- [Aim of the task]: Pick out each line in the items below that contains the word "larger", and copy those lines.

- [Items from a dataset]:
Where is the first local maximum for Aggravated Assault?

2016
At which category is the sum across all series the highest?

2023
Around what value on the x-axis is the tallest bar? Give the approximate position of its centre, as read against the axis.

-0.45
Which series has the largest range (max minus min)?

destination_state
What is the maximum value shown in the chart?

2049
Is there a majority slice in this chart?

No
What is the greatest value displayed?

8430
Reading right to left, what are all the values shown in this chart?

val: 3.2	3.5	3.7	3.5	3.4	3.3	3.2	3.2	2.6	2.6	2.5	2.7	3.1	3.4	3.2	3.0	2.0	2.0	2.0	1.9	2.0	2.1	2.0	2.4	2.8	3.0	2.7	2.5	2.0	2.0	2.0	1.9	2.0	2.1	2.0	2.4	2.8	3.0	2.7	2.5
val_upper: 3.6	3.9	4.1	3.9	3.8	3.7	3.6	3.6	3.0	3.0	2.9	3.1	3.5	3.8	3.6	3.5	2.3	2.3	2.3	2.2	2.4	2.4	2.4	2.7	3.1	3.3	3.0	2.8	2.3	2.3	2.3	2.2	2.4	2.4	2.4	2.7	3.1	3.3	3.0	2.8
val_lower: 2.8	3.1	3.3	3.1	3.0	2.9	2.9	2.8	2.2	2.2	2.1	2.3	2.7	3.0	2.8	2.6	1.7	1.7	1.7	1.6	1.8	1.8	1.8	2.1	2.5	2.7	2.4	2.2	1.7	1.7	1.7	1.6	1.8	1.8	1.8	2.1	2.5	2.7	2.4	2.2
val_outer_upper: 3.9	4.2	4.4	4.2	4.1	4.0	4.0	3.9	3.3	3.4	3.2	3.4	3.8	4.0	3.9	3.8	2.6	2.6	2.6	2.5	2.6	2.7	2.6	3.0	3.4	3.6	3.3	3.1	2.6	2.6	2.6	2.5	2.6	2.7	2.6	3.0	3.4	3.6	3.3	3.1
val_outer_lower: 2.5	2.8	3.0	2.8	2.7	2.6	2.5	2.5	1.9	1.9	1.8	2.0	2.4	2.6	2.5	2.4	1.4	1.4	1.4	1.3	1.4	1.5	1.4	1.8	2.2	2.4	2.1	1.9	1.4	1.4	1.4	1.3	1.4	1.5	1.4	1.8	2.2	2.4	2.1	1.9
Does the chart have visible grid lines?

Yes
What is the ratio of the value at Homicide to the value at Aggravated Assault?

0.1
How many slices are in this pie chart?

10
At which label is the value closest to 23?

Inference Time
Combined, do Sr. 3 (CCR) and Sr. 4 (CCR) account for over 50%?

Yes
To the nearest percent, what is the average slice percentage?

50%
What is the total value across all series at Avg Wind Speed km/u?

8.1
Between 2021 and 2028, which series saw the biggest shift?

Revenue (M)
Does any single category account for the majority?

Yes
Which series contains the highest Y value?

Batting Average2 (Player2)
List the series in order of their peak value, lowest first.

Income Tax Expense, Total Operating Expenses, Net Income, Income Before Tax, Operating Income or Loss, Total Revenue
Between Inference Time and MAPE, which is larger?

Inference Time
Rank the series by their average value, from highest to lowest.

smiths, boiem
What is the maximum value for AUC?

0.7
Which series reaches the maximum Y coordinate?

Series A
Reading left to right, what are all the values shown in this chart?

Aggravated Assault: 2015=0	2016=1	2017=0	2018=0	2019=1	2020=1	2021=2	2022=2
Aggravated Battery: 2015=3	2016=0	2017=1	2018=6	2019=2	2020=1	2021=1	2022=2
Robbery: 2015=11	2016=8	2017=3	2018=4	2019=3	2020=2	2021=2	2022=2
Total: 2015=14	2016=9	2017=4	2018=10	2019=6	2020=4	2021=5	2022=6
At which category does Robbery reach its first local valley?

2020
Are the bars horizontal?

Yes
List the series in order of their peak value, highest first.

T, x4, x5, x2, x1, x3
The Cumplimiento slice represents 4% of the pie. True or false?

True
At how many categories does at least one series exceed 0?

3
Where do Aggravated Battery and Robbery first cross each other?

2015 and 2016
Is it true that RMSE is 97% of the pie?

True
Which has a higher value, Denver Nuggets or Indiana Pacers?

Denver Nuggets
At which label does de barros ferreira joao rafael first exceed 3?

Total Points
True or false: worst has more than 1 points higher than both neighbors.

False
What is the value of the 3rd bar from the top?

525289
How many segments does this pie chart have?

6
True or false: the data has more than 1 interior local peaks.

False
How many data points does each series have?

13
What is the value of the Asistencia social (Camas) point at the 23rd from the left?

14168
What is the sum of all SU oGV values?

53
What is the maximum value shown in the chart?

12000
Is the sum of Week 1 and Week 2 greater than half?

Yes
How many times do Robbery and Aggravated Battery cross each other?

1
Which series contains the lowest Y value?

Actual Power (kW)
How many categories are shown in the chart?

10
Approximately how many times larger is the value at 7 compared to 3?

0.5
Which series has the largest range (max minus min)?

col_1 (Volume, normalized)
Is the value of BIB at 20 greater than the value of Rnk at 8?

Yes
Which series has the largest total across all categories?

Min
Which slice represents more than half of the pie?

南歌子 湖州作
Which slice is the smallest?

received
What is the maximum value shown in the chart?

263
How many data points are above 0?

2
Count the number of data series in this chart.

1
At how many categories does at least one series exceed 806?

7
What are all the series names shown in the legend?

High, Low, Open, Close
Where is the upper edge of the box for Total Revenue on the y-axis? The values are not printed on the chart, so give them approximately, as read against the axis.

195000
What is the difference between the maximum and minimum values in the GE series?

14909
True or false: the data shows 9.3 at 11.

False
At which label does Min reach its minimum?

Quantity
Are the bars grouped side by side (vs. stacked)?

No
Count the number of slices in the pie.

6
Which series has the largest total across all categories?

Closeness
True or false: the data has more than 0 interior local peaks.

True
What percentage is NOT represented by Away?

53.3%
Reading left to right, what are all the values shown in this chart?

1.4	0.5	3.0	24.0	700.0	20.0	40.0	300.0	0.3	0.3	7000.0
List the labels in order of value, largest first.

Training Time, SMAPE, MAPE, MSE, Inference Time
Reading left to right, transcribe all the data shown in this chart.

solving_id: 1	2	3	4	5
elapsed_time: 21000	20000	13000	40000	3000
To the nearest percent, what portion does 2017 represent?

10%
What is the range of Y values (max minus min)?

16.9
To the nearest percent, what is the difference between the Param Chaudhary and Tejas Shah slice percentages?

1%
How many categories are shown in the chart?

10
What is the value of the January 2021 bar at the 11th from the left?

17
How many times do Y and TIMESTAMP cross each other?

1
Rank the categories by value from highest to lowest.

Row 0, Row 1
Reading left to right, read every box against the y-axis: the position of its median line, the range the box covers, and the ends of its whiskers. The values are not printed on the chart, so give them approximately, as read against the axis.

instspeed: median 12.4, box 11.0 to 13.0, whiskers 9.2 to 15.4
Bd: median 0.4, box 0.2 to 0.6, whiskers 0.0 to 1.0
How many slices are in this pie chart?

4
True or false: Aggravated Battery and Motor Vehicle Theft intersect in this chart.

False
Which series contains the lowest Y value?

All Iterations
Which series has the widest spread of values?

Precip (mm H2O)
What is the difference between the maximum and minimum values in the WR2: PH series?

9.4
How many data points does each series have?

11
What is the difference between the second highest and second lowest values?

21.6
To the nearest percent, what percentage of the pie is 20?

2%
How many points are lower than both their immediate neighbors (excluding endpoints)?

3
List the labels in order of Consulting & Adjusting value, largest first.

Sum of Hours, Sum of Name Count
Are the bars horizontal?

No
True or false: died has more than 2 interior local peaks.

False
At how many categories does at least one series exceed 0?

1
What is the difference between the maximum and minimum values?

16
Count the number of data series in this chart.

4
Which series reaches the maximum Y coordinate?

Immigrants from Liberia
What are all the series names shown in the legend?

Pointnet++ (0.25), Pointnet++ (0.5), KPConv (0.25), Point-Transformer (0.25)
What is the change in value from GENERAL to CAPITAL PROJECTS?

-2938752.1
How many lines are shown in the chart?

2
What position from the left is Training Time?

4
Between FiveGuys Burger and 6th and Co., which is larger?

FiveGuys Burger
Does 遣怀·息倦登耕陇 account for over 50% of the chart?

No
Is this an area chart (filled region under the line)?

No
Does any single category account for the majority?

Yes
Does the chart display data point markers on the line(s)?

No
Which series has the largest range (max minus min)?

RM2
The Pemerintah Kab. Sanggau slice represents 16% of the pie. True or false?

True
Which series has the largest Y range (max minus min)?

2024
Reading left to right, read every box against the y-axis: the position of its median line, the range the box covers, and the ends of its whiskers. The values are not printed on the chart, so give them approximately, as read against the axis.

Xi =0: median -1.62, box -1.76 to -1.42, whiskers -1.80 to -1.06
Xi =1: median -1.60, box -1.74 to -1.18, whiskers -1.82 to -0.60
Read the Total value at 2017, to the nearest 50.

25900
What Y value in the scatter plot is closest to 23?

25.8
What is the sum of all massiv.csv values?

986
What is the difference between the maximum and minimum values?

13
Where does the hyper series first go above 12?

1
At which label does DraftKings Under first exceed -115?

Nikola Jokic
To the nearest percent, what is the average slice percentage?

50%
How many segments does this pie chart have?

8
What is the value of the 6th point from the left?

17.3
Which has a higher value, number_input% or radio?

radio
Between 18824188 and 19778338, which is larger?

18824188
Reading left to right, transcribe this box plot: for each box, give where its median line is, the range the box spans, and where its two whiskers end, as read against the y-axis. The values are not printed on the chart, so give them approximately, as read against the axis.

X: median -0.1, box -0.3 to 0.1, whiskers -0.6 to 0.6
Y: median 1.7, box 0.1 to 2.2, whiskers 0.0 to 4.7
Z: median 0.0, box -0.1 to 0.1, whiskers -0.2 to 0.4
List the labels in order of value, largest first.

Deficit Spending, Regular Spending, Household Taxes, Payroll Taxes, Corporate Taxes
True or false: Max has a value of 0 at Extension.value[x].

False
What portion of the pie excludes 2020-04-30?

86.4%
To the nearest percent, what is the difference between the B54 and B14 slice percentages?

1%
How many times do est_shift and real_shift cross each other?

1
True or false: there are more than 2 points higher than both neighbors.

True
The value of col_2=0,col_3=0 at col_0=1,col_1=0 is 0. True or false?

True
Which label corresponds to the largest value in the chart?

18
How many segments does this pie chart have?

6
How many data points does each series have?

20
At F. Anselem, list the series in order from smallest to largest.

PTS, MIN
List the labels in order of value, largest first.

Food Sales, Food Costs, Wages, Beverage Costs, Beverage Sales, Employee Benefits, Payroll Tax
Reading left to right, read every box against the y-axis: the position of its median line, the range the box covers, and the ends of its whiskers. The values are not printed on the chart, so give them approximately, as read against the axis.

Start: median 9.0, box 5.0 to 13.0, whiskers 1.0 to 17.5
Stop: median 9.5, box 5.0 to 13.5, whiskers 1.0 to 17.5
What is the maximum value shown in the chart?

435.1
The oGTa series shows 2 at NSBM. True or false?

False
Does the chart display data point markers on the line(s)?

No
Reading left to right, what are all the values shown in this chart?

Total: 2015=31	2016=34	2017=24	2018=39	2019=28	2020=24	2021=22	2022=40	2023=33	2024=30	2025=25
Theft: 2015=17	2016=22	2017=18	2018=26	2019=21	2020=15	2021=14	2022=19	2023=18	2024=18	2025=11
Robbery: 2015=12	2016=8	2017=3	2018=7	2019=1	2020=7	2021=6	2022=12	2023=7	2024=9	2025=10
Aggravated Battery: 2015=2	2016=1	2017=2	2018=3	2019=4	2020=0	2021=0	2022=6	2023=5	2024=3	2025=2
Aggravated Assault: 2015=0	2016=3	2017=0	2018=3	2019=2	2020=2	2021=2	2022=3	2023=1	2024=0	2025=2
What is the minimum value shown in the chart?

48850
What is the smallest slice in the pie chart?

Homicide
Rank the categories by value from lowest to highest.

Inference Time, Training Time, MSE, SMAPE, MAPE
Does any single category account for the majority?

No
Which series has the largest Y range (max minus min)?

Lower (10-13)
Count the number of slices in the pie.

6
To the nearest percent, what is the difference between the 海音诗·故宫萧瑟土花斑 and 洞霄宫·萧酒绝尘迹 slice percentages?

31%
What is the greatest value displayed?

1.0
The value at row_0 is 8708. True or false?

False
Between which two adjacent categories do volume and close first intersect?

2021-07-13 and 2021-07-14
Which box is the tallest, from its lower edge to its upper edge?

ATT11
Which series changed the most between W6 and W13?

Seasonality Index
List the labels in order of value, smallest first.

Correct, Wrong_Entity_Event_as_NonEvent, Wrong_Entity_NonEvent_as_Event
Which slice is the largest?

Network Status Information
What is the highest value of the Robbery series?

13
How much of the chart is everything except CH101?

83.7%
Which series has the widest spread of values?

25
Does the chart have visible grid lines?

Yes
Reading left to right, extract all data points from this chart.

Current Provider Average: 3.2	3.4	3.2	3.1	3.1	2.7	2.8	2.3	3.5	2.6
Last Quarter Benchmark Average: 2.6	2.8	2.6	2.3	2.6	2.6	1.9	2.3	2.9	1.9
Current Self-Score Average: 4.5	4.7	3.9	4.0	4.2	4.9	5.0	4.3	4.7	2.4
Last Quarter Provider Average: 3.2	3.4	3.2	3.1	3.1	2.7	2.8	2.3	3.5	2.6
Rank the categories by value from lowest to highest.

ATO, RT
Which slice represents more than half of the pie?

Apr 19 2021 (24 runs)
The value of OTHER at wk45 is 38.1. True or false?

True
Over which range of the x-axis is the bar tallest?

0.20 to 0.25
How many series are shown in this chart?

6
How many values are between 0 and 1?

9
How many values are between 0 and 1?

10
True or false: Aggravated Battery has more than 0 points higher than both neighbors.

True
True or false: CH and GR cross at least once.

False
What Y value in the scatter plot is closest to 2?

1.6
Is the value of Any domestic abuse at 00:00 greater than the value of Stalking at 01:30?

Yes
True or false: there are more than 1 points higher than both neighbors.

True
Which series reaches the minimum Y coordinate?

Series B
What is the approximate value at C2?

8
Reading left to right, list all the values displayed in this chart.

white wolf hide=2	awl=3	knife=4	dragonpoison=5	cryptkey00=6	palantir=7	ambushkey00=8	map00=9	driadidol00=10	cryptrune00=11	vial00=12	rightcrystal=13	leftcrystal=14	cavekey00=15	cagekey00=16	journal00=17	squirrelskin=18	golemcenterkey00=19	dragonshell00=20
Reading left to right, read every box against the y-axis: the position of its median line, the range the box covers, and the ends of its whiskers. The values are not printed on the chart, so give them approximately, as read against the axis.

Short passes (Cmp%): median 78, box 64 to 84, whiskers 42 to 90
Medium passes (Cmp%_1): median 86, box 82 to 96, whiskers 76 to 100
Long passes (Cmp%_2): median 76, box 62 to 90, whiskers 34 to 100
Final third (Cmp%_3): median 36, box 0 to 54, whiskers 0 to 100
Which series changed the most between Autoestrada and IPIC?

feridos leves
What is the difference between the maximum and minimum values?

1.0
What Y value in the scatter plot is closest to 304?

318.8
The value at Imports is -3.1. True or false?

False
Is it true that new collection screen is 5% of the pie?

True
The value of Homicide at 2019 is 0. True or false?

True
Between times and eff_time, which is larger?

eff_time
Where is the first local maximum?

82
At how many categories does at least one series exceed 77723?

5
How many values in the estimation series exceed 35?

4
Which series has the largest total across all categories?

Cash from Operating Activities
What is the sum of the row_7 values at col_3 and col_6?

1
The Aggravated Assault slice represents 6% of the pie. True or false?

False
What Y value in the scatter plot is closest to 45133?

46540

- [Solution for this problem]:
Between Inference Time and MAPE, which is larger?
Approximately how many times larger is the value at 7 compared to 3?
Between FiveGuys Burger and 6th and Co., which is larger?
Between 18824188 and 19778338, which is larger?
Between times and eff_time, which is larger?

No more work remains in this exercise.